In the excellent paper "Differential forms and integration" by Terence Tao, the author has mentioned that "... one can view Stokes' theorem as a definition of the derivative operation $\omega\rightarrow d\omega$, thus differentiation is the adjoint of the boundary operation".

My question is how exactly (rigorously) can one define the exterior derivative via Stokes' theorem? Where can I read about that in detail?

Solution 1:

This approach is championed in Arnold's book on classical mechanics. The exterior derivative of a $k$-form $\omega$ is supposed to be a $(k+1)$-form, defined as follows: given tangent vectors $v_1,\dots,v_{k+1}$ at some point $x$ of the manifold, pick a coordinate chart, and let $\Lambda_\varepsilon$ be a parallelogram spanned by $\varepsilon v_1,\dots,\varepsilon v_{k+1}$ in that chart. Then, define $$ d\omega(v_1,\dots,v_{k+1}):=\lim_{t\to0}\varepsilon^{-k-1}\int_{\partial \Lambda_\varepsilon}\omega. $$ The area of each face of $\partial \Lambda_\varepsilon$ is of order $\varepsilon^k$. If we expand the coefficients of $\omega$ in a Taylor series in our coordinate chart, then the only contribution to the limit will come from the linear terms: the constant terms give zero contribution to the integral because of cancellation between the opposite faces, and terms of order $O(\varepsilon^2)$ will give contribution of order $\varepsilon^{k+2}$. And the contribution from the linear terms is straighforward to compute, recovering the usual algebraic definition of the exterior derivative.
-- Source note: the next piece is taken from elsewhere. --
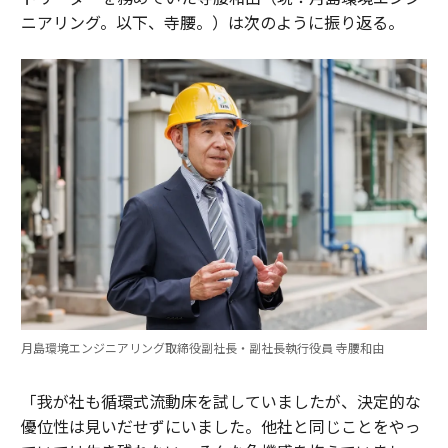
ニアリング。以下、寺腰。）は次のように振り返る。
月島環境エンジニアリング取締役副社長・副社長執行役員 寺腰和由
「我が社も循環式流動床を試していましたが、決定的な
優位性は見いだせずにいました。他社と同じことをやっ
Now, assume that we replace the parallelograms $\Lambda_\varepsilon$ by their images $\tilde{\Lambda}_\varepsilon$ under a diffeomorphism whose differential at $x$ is the identity map. The constant terms still gives zero contribution, since a constant form is exact (this is a crucial point; if we tried to differentiate, e. g., vector fields or metric tensors on a smooth manifold without additional structure, we would fail here.) The contribution of linear terms will be the same for $\Lambda_\varepsilon$ and $\tilde{\Lambda}_\varepsilon$, up to a negligible correction. This shows, in effect, that the whole construction was independent of the coordinate chart.

Solution 2:

On page 136 of Models for Smooth Infinitesimal Analysis, Ieke Moerdijk & Gonzalo E. Reyes define the exterior derivative this way in the context of synthetic differential geometry (SDG), which is a truly beautiful and intuitive theory that makes all those old infinitesimal arguments rigorous. As they discuss in the text, the Dubuc topos provides a model for SDG which comes with a canonical fully faithful embedding of the classical category of smooth manifolds, and this gives us the classical exterior derivative.

However, if you prefer to work strictly in the classical setting, then you can adapt the SDG argument using limits (as V. I. Arnold does), or use the proof of de Rham's theorem. In the latter case, integration of a form over smooth singular chains gives you a smooth singular cochain, and you just need to check that the usual coboundary for singular cochains takes differential forms to forms. I think Warner presents Stokes' theorem for singular chains in his text.